For the second time in three years, lawmakers in the state Senate narrowly voted to repeal the death penalty, setting up a fight in the House, where police groups and the chamber's top Democrat will oppose the effort.
The Senate voted 11-9 on Thursday in favor of repeal after about an hour of debate. Sen. Greg Lavelle, R-Sharpley, was absent for the vote. Sen. Robert Marshall, D-Wilmington, flipped from supporting repeal legislation in 2013 to opposing repeal on the Senate floor on Thursday.
"I wanted an amendment so that the death penalty conviction would guarantee that the individual convicted would be 23 hours in a cell, one hour outside the cell forever," Marshall said.
Senate Majority Leader David McBride, D-Hawk's Nest, flipped his vote from no to yes, saying the death penalty is a "failed public policy that serves no purpose in our criminal justice system."
The legislation, sponsored by Sen.
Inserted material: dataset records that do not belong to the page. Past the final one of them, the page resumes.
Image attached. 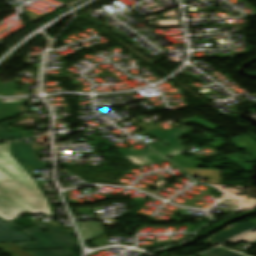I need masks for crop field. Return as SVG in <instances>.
Instances as JSON below:
<instances>
[{
    "mask_svg": "<svg viewBox=\"0 0 256 256\" xmlns=\"http://www.w3.org/2000/svg\"><path fill=\"white\" fill-rule=\"evenodd\" d=\"M31 241L29 237L15 230L9 224L0 219V243Z\"/></svg>",
    "mask_w": 256,
    "mask_h": 256,
    "instance_id": "obj_9",
    "label": "crop field"
},
{
    "mask_svg": "<svg viewBox=\"0 0 256 256\" xmlns=\"http://www.w3.org/2000/svg\"><path fill=\"white\" fill-rule=\"evenodd\" d=\"M191 156V158H186L182 154L172 156L169 160L177 164L178 166L185 169L187 172H189L193 176H203L208 177L209 181L208 183L213 184H219L222 170L221 169H213L214 167H222L220 164H213L209 165L207 167H210L208 169H198L197 166H205L203 163H201L198 158L192 156L189 152H186Z\"/></svg>",
    "mask_w": 256,
    "mask_h": 256,
    "instance_id": "obj_3",
    "label": "crop field"
},
{
    "mask_svg": "<svg viewBox=\"0 0 256 256\" xmlns=\"http://www.w3.org/2000/svg\"><path fill=\"white\" fill-rule=\"evenodd\" d=\"M252 228H256V224L251 221H248L246 223H243V224L237 226L233 230L223 231V232L211 237V239L221 243L227 239H230V238H232L236 235H239V234H241L249 229H252Z\"/></svg>",
    "mask_w": 256,
    "mask_h": 256,
    "instance_id": "obj_11",
    "label": "crop field"
},
{
    "mask_svg": "<svg viewBox=\"0 0 256 256\" xmlns=\"http://www.w3.org/2000/svg\"><path fill=\"white\" fill-rule=\"evenodd\" d=\"M24 213L53 216L45 195L12 156L10 143L0 144V218L14 220Z\"/></svg>",
    "mask_w": 256,
    "mask_h": 256,
    "instance_id": "obj_1",
    "label": "crop field"
},
{
    "mask_svg": "<svg viewBox=\"0 0 256 256\" xmlns=\"http://www.w3.org/2000/svg\"><path fill=\"white\" fill-rule=\"evenodd\" d=\"M164 144H166L169 148L163 146ZM148 146H150L154 150L158 151L163 156H168V155L179 153L177 150H175L174 148H172L170 145H168L165 142H157V143L149 144Z\"/></svg>",
    "mask_w": 256,
    "mask_h": 256,
    "instance_id": "obj_14",
    "label": "crop field"
},
{
    "mask_svg": "<svg viewBox=\"0 0 256 256\" xmlns=\"http://www.w3.org/2000/svg\"><path fill=\"white\" fill-rule=\"evenodd\" d=\"M192 131L193 129L191 127H179V128L171 129L164 132L158 129L152 130L151 132L154 133L163 141L173 146L178 151L182 152V151H186L187 149L182 146V143L179 140V136L188 134Z\"/></svg>",
    "mask_w": 256,
    "mask_h": 256,
    "instance_id": "obj_8",
    "label": "crop field"
},
{
    "mask_svg": "<svg viewBox=\"0 0 256 256\" xmlns=\"http://www.w3.org/2000/svg\"><path fill=\"white\" fill-rule=\"evenodd\" d=\"M82 238L84 241H90L95 237L103 234L102 236L98 237L94 241L90 242L94 246L98 247L101 245H105L108 241L102 227L100 226L99 222H76Z\"/></svg>",
    "mask_w": 256,
    "mask_h": 256,
    "instance_id": "obj_5",
    "label": "crop field"
},
{
    "mask_svg": "<svg viewBox=\"0 0 256 256\" xmlns=\"http://www.w3.org/2000/svg\"><path fill=\"white\" fill-rule=\"evenodd\" d=\"M0 249L6 251H16V250H24L21 247L17 246L14 243H3L0 244ZM11 256H31L26 251H16V252H7Z\"/></svg>",
    "mask_w": 256,
    "mask_h": 256,
    "instance_id": "obj_13",
    "label": "crop field"
},
{
    "mask_svg": "<svg viewBox=\"0 0 256 256\" xmlns=\"http://www.w3.org/2000/svg\"><path fill=\"white\" fill-rule=\"evenodd\" d=\"M231 142L239 149L243 148L248 154L242 156L238 154H231L226 156L229 160L239 165L246 171H251L255 164H246L247 162H256V141L247 135L235 137Z\"/></svg>",
    "mask_w": 256,
    "mask_h": 256,
    "instance_id": "obj_4",
    "label": "crop field"
},
{
    "mask_svg": "<svg viewBox=\"0 0 256 256\" xmlns=\"http://www.w3.org/2000/svg\"><path fill=\"white\" fill-rule=\"evenodd\" d=\"M7 223L36 241L16 243L27 250L67 248L79 245L78 240L74 239L60 228L50 230L44 234L36 227L24 229L13 221Z\"/></svg>",
    "mask_w": 256,
    "mask_h": 256,
    "instance_id": "obj_2",
    "label": "crop field"
},
{
    "mask_svg": "<svg viewBox=\"0 0 256 256\" xmlns=\"http://www.w3.org/2000/svg\"><path fill=\"white\" fill-rule=\"evenodd\" d=\"M206 256H244L232 251H225L222 250L221 247H216L206 253H204Z\"/></svg>",
    "mask_w": 256,
    "mask_h": 256,
    "instance_id": "obj_16",
    "label": "crop field"
},
{
    "mask_svg": "<svg viewBox=\"0 0 256 256\" xmlns=\"http://www.w3.org/2000/svg\"><path fill=\"white\" fill-rule=\"evenodd\" d=\"M118 153L127 158L128 160L138 164L139 166H144L166 160L150 149H145L135 153L132 150L126 148L118 151Z\"/></svg>",
    "mask_w": 256,
    "mask_h": 256,
    "instance_id": "obj_6",
    "label": "crop field"
},
{
    "mask_svg": "<svg viewBox=\"0 0 256 256\" xmlns=\"http://www.w3.org/2000/svg\"><path fill=\"white\" fill-rule=\"evenodd\" d=\"M182 123L184 124H189V123H196V124H200L210 130H213V129H217V127H215L213 124H211L210 122L208 121H205L203 119H200V118H192V119H186V120H183Z\"/></svg>",
    "mask_w": 256,
    "mask_h": 256,
    "instance_id": "obj_17",
    "label": "crop field"
},
{
    "mask_svg": "<svg viewBox=\"0 0 256 256\" xmlns=\"http://www.w3.org/2000/svg\"><path fill=\"white\" fill-rule=\"evenodd\" d=\"M29 99L25 101H20L17 104L14 102L10 103H0V120L19 114L27 113L28 108L24 107L23 104L27 103Z\"/></svg>",
    "mask_w": 256,
    "mask_h": 256,
    "instance_id": "obj_10",
    "label": "crop field"
},
{
    "mask_svg": "<svg viewBox=\"0 0 256 256\" xmlns=\"http://www.w3.org/2000/svg\"><path fill=\"white\" fill-rule=\"evenodd\" d=\"M0 139H2V140H17L20 138H19L18 132L9 135L6 130H4L2 127H0Z\"/></svg>",
    "mask_w": 256,
    "mask_h": 256,
    "instance_id": "obj_18",
    "label": "crop field"
},
{
    "mask_svg": "<svg viewBox=\"0 0 256 256\" xmlns=\"http://www.w3.org/2000/svg\"><path fill=\"white\" fill-rule=\"evenodd\" d=\"M34 151L33 145H23L21 140L14 142L15 156L27 169L42 167L37 157L33 154Z\"/></svg>",
    "mask_w": 256,
    "mask_h": 256,
    "instance_id": "obj_7",
    "label": "crop field"
},
{
    "mask_svg": "<svg viewBox=\"0 0 256 256\" xmlns=\"http://www.w3.org/2000/svg\"><path fill=\"white\" fill-rule=\"evenodd\" d=\"M18 86L13 82L2 85L0 84V96H15L28 94L25 90L16 91Z\"/></svg>",
    "mask_w": 256,
    "mask_h": 256,
    "instance_id": "obj_12",
    "label": "crop field"
},
{
    "mask_svg": "<svg viewBox=\"0 0 256 256\" xmlns=\"http://www.w3.org/2000/svg\"><path fill=\"white\" fill-rule=\"evenodd\" d=\"M19 133H20L21 139H22V138H26V136H25L21 131H20Z\"/></svg>",
    "mask_w": 256,
    "mask_h": 256,
    "instance_id": "obj_19",
    "label": "crop field"
},
{
    "mask_svg": "<svg viewBox=\"0 0 256 256\" xmlns=\"http://www.w3.org/2000/svg\"><path fill=\"white\" fill-rule=\"evenodd\" d=\"M33 256H70L72 253L69 249L55 251H30Z\"/></svg>",
    "mask_w": 256,
    "mask_h": 256,
    "instance_id": "obj_15",
    "label": "crop field"
}]
</instances>
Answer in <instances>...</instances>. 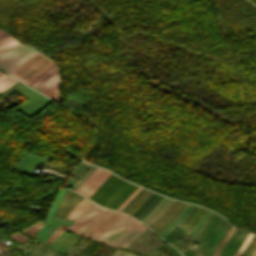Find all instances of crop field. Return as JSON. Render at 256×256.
I'll return each instance as SVG.
<instances>
[{"instance_id":"8a807250","label":"crop field","mask_w":256,"mask_h":256,"mask_svg":"<svg viewBox=\"0 0 256 256\" xmlns=\"http://www.w3.org/2000/svg\"><path fill=\"white\" fill-rule=\"evenodd\" d=\"M133 218L106 209L79 233L97 241H104L110 247H124L143 230Z\"/></svg>"},{"instance_id":"ac0d7876","label":"crop field","mask_w":256,"mask_h":256,"mask_svg":"<svg viewBox=\"0 0 256 256\" xmlns=\"http://www.w3.org/2000/svg\"><path fill=\"white\" fill-rule=\"evenodd\" d=\"M137 188L112 174L89 199L116 210Z\"/></svg>"},{"instance_id":"34b2d1b8","label":"crop field","mask_w":256,"mask_h":256,"mask_svg":"<svg viewBox=\"0 0 256 256\" xmlns=\"http://www.w3.org/2000/svg\"><path fill=\"white\" fill-rule=\"evenodd\" d=\"M217 217H218V215H214V217L211 219V221L208 223V225L203 229V231L200 233V235L198 236V238L196 239V242H199V241H201V239L203 238V236L206 234V232L208 231V229L211 227V225L214 223V221L217 219ZM223 219L224 218H222V217H220L219 216V218L216 220V222L213 224V226L210 228V230L207 232V234L205 235V237L202 239V241L200 242L201 244L198 246V248H197V245H195V246H193L192 248H190L188 251H186L185 253H183L184 254V256L185 255H187L188 253H190L192 250H194L195 248H197V249H195L194 251H192L190 254H188L187 256H193L194 254H196L199 250H201L204 246H205V244L207 243V241L209 240V238L212 236V234L214 233V231L217 229V227L220 225V223L223 221ZM225 220V219H224ZM227 222L228 221H226L225 220V222L222 224V226L219 228V230L216 232V234L213 236V238L210 240V242L208 243V245H207V248H206V246L200 251V252H198L195 256H203V255H205L207 252H208V250H209V248H210V246H211V244H212V242L214 241V239L216 238V236L220 233V231L224 228V226L227 224ZM231 223H229L228 222V224L225 226V228L221 231V233L217 236V238L215 239V241L213 242V244H212V247H211V249H210V253L212 252V250H213V248H214V246H215V244L217 243V241L220 239V237L222 236V234L225 232V230L229 227V225H230ZM205 248H206V250H205ZM207 251V252H205V251ZM211 254H209V253H207L205 256H210Z\"/></svg>"},{"instance_id":"412701ff","label":"crop field","mask_w":256,"mask_h":256,"mask_svg":"<svg viewBox=\"0 0 256 256\" xmlns=\"http://www.w3.org/2000/svg\"><path fill=\"white\" fill-rule=\"evenodd\" d=\"M37 51L20 43L0 53V69L10 73Z\"/></svg>"},{"instance_id":"f4fd0767","label":"crop field","mask_w":256,"mask_h":256,"mask_svg":"<svg viewBox=\"0 0 256 256\" xmlns=\"http://www.w3.org/2000/svg\"><path fill=\"white\" fill-rule=\"evenodd\" d=\"M111 174L97 167L76 191L88 198Z\"/></svg>"},{"instance_id":"dd49c442","label":"crop field","mask_w":256,"mask_h":256,"mask_svg":"<svg viewBox=\"0 0 256 256\" xmlns=\"http://www.w3.org/2000/svg\"><path fill=\"white\" fill-rule=\"evenodd\" d=\"M244 230V229H243ZM241 229H237V231L234 233V235L231 237L229 242L224 247L223 251L221 252L220 256H228L234 248L238 245L240 239L242 238L245 231ZM248 234V231L245 232L243 238L241 239L239 245L235 248V250L229 255L233 256V254L238 250V248L242 245L243 241L245 240L246 236ZM256 246V234H254L253 238L251 239L250 243L246 247V249L243 251V253L240 256H248L251 251Z\"/></svg>"},{"instance_id":"e52e79f7","label":"crop field","mask_w":256,"mask_h":256,"mask_svg":"<svg viewBox=\"0 0 256 256\" xmlns=\"http://www.w3.org/2000/svg\"><path fill=\"white\" fill-rule=\"evenodd\" d=\"M104 208H100L95 204H91L85 210H83L78 216L74 218L76 220L71 227H69L66 231L78 234L80 230L92 219H94L97 215H99Z\"/></svg>"},{"instance_id":"d8731c3e","label":"crop field","mask_w":256,"mask_h":256,"mask_svg":"<svg viewBox=\"0 0 256 256\" xmlns=\"http://www.w3.org/2000/svg\"><path fill=\"white\" fill-rule=\"evenodd\" d=\"M177 203H178L177 201L173 202L170 208L167 211H165L155 222H153L148 227L153 230L158 224H160L166 218V216L173 210V208L177 205ZM182 205H183V202H179L178 205L175 207V209L167 216V218L159 226H157L153 231L156 232L160 230L179 211ZM185 206H186V203H184L181 210L159 232H157V234H159L162 230H164L181 213V211L184 209Z\"/></svg>"},{"instance_id":"5a996713","label":"crop field","mask_w":256,"mask_h":256,"mask_svg":"<svg viewBox=\"0 0 256 256\" xmlns=\"http://www.w3.org/2000/svg\"><path fill=\"white\" fill-rule=\"evenodd\" d=\"M72 193H73V192H71V191L65 190V192H64V194H63V196H62V198H61V201H60V203H59V205H58V207H57V209H56V211H55V213H54L53 216L58 217V218L61 217V215H62V213H63V211H64V209H65V207H66V205H67V203H68V201H69L71 195H72ZM75 194H76V193H73V195H72V197H71V199H70V201H69V203H68V205H67V207H66V209H65V211H64V213H63V215H62V217H61L62 219L64 218V216H65V214H66V212H67V210H68V208H69V206H70V204H71V202H72V200H73ZM78 196H79V195L76 194V196H75V198H74V200H73V202H72V204H71V206H70V208H69L67 214H69L70 210L73 208V206H74V204H75V202H76ZM79 198H80V196H79ZM79 198H78V200H79ZM83 199H84V198L81 196L79 202H80L81 200H83ZM78 200H77V202H78ZM77 202H76V204H77ZM79 202H78V203H79ZM67 214H66V216H67ZM66 216H65V218H66ZM65 218H64V219H65Z\"/></svg>"},{"instance_id":"3316defc","label":"crop field","mask_w":256,"mask_h":256,"mask_svg":"<svg viewBox=\"0 0 256 256\" xmlns=\"http://www.w3.org/2000/svg\"><path fill=\"white\" fill-rule=\"evenodd\" d=\"M174 200H170L166 197H163L154 207L153 209L140 221L145 225L151 224L155 221L173 202Z\"/></svg>"},{"instance_id":"28ad6ade","label":"crop field","mask_w":256,"mask_h":256,"mask_svg":"<svg viewBox=\"0 0 256 256\" xmlns=\"http://www.w3.org/2000/svg\"><path fill=\"white\" fill-rule=\"evenodd\" d=\"M58 76H59V69H58L57 65L55 64L42 77H40L31 87L42 92Z\"/></svg>"},{"instance_id":"d1516ede","label":"crop field","mask_w":256,"mask_h":256,"mask_svg":"<svg viewBox=\"0 0 256 256\" xmlns=\"http://www.w3.org/2000/svg\"><path fill=\"white\" fill-rule=\"evenodd\" d=\"M200 207H198L197 208V210L194 212V214L190 217V219L188 220V222H190L196 215H197V213L200 211ZM208 210H206V209H204V208H202V210L199 212V214L188 224V222H186L185 223V225L180 229V230H184V228L187 226V224H188V226L185 228V230L183 231V232H185L186 233V235L184 236V238L186 237V236H188L189 235V233H190V231L192 230V229H194L195 228V226L199 223V221L202 219V217L206 214V212H207ZM183 238V239H184ZM182 239V240H183Z\"/></svg>"},{"instance_id":"22f410ed","label":"crop field","mask_w":256,"mask_h":256,"mask_svg":"<svg viewBox=\"0 0 256 256\" xmlns=\"http://www.w3.org/2000/svg\"><path fill=\"white\" fill-rule=\"evenodd\" d=\"M236 230V227H234L232 224L231 226L228 228V230L226 231V233L224 234V236L222 237V239L219 241L218 245L216 246V248L214 249L213 253L211 256H218L221 249L225 246V244L228 242V240L230 239V237L232 236V234L234 233V231Z\"/></svg>"},{"instance_id":"cbeb9de0","label":"crop field","mask_w":256,"mask_h":256,"mask_svg":"<svg viewBox=\"0 0 256 256\" xmlns=\"http://www.w3.org/2000/svg\"><path fill=\"white\" fill-rule=\"evenodd\" d=\"M60 78H58L55 82H53L46 90L42 93L47 96L53 98L54 100L60 102V97L58 95V86H59Z\"/></svg>"},{"instance_id":"5142ce71","label":"crop field","mask_w":256,"mask_h":256,"mask_svg":"<svg viewBox=\"0 0 256 256\" xmlns=\"http://www.w3.org/2000/svg\"><path fill=\"white\" fill-rule=\"evenodd\" d=\"M87 199H84L81 203H79L74 209L70 212L69 216L67 219H72L74 218L80 211H82L84 208H86L89 204H91Z\"/></svg>"},{"instance_id":"d9b57169","label":"crop field","mask_w":256,"mask_h":256,"mask_svg":"<svg viewBox=\"0 0 256 256\" xmlns=\"http://www.w3.org/2000/svg\"><path fill=\"white\" fill-rule=\"evenodd\" d=\"M17 80L9 75L8 76L5 74L1 75L0 76V92L5 88L9 87L10 85H12L13 83H15Z\"/></svg>"},{"instance_id":"733c2abd","label":"crop field","mask_w":256,"mask_h":256,"mask_svg":"<svg viewBox=\"0 0 256 256\" xmlns=\"http://www.w3.org/2000/svg\"><path fill=\"white\" fill-rule=\"evenodd\" d=\"M19 43L13 37H9L0 41V52L4 51L5 49Z\"/></svg>"},{"instance_id":"4a817a6b","label":"crop field","mask_w":256,"mask_h":256,"mask_svg":"<svg viewBox=\"0 0 256 256\" xmlns=\"http://www.w3.org/2000/svg\"><path fill=\"white\" fill-rule=\"evenodd\" d=\"M43 222L41 221H38L36 224L26 228V229H23L22 232L29 236V237H32L33 234L42 226Z\"/></svg>"},{"instance_id":"bc2a9ffb","label":"crop field","mask_w":256,"mask_h":256,"mask_svg":"<svg viewBox=\"0 0 256 256\" xmlns=\"http://www.w3.org/2000/svg\"><path fill=\"white\" fill-rule=\"evenodd\" d=\"M68 228V226H62V225H59L58 228L55 230V232L46 240V242H48L49 244L54 241L58 236L59 234L64 230Z\"/></svg>"},{"instance_id":"214f88e0","label":"crop field","mask_w":256,"mask_h":256,"mask_svg":"<svg viewBox=\"0 0 256 256\" xmlns=\"http://www.w3.org/2000/svg\"><path fill=\"white\" fill-rule=\"evenodd\" d=\"M95 168L92 166L71 188L75 190Z\"/></svg>"},{"instance_id":"92a150f3","label":"crop field","mask_w":256,"mask_h":256,"mask_svg":"<svg viewBox=\"0 0 256 256\" xmlns=\"http://www.w3.org/2000/svg\"><path fill=\"white\" fill-rule=\"evenodd\" d=\"M9 237L21 242V243H24L26 242L27 240H29V238L25 237V236H22L20 233H15V234H11L9 235ZM18 242V243H19Z\"/></svg>"},{"instance_id":"dafd665d","label":"crop field","mask_w":256,"mask_h":256,"mask_svg":"<svg viewBox=\"0 0 256 256\" xmlns=\"http://www.w3.org/2000/svg\"><path fill=\"white\" fill-rule=\"evenodd\" d=\"M174 245L177 249L180 248L181 246L185 245L182 241H177L176 243L172 244ZM189 247H187L186 245L183 246L182 248L178 249L181 253L184 252L186 249H188Z\"/></svg>"},{"instance_id":"00972430","label":"crop field","mask_w":256,"mask_h":256,"mask_svg":"<svg viewBox=\"0 0 256 256\" xmlns=\"http://www.w3.org/2000/svg\"><path fill=\"white\" fill-rule=\"evenodd\" d=\"M148 192V190H146L126 211L125 213H129L132 208L143 198V196Z\"/></svg>"},{"instance_id":"a9b5d70f","label":"crop field","mask_w":256,"mask_h":256,"mask_svg":"<svg viewBox=\"0 0 256 256\" xmlns=\"http://www.w3.org/2000/svg\"><path fill=\"white\" fill-rule=\"evenodd\" d=\"M55 63H51L48 67H46L35 79H33L28 85H32L40 76H42L50 67H52Z\"/></svg>"},{"instance_id":"4177f3b9","label":"crop field","mask_w":256,"mask_h":256,"mask_svg":"<svg viewBox=\"0 0 256 256\" xmlns=\"http://www.w3.org/2000/svg\"><path fill=\"white\" fill-rule=\"evenodd\" d=\"M140 189L141 187H139L117 210L120 211Z\"/></svg>"},{"instance_id":"730fd06b","label":"crop field","mask_w":256,"mask_h":256,"mask_svg":"<svg viewBox=\"0 0 256 256\" xmlns=\"http://www.w3.org/2000/svg\"><path fill=\"white\" fill-rule=\"evenodd\" d=\"M196 208L197 206H195L194 209L190 212V214L179 224V229L189 219V217L192 215Z\"/></svg>"},{"instance_id":"eef30255","label":"crop field","mask_w":256,"mask_h":256,"mask_svg":"<svg viewBox=\"0 0 256 256\" xmlns=\"http://www.w3.org/2000/svg\"><path fill=\"white\" fill-rule=\"evenodd\" d=\"M113 256H133L132 254H128L127 252L118 251Z\"/></svg>"},{"instance_id":"ae1a2a85","label":"crop field","mask_w":256,"mask_h":256,"mask_svg":"<svg viewBox=\"0 0 256 256\" xmlns=\"http://www.w3.org/2000/svg\"><path fill=\"white\" fill-rule=\"evenodd\" d=\"M165 248L167 251H169L173 256H179L173 249H171L168 245L163 247Z\"/></svg>"},{"instance_id":"d3111659","label":"crop field","mask_w":256,"mask_h":256,"mask_svg":"<svg viewBox=\"0 0 256 256\" xmlns=\"http://www.w3.org/2000/svg\"><path fill=\"white\" fill-rule=\"evenodd\" d=\"M215 213L212 212V214L209 216V218L206 220V222L204 223V225L202 226V228L200 229V232L201 230L206 226V224L210 221V219L213 217Z\"/></svg>"},{"instance_id":"750c4746","label":"crop field","mask_w":256,"mask_h":256,"mask_svg":"<svg viewBox=\"0 0 256 256\" xmlns=\"http://www.w3.org/2000/svg\"><path fill=\"white\" fill-rule=\"evenodd\" d=\"M6 36H8V34L6 32H4V33L0 34V39L4 38Z\"/></svg>"},{"instance_id":"bd1437ed","label":"crop field","mask_w":256,"mask_h":256,"mask_svg":"<svg viewBox=\"0 0 256 256\" xmlns=\"http://www.w3.org/2000/svg\"><path fill=\"white\" fill-rule=\"evenodd\" d=\"M155 256H166V255L161 253V252H159V253L155 254Z\"/></svg>"},{"instance_id":"1d83c4d3","label":"crop field","mask_w":256,"mask_h":256,"mask_svg":"<svg viewBox=\"0 0 256 256\" xmlns=\"http://www.w3.org/2000/svg\"><path fill=\"white\" fill-rule=\"evenodd\" d=\"M255 250H256V248H255ZM255 250H254V251H255ZM254 251H253V253H254ZM253 253H252V254H253ZM252 254H251V255H252ZM251 255H250V256H251ZM255 255H256V253H255L253 256H255Z\"/></svg>"},{"instance_id":"120bbe31","label":"crop field","mask_w":256,"mask_h":256,"mask_svg":"<svg viewBox=\"0 0 256 256\" xmlns=\"http://www.w3.org/2000/svg\"><path fill=\"white\" fill-rule=\"evenodd\" d=\"M3 32V31H0V33Z\"/></svg>"},{"instance_id":"d32e631a","label":"crop field","mask_w":256,"mask_h":256,"mask_svg":"<svg viewBox=\"0 0 256 256\" xmlns=\"http://www.w3.org/2000/svg\"><path fill=\"white\" fill-rule=\"evenodd\" d=\"M2 73H0V75H1Z\"/></svg>"}]
</instances>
Karen Peterson, D-Stanton, includes an exemption for the 15 inmates currently sitting on Delaware's death row, who would still face execution by lethal injection.
The measure has support from clergy and a finely tuned political effort partly organized by Erik Raser Schramm, a Democratic operative and former top aide to Delaware House Democrats. A coalition supporting Peterson's bill includes the American Civil Liberties Union of Delaware, the Delaware Center for Justice, the NAACP and the League of Women Voters.
Gov. Jack Markell has yet to weigh in. A spokeswoman for Markell said in an email Thursday that the governor is following the debate, but would not take a position.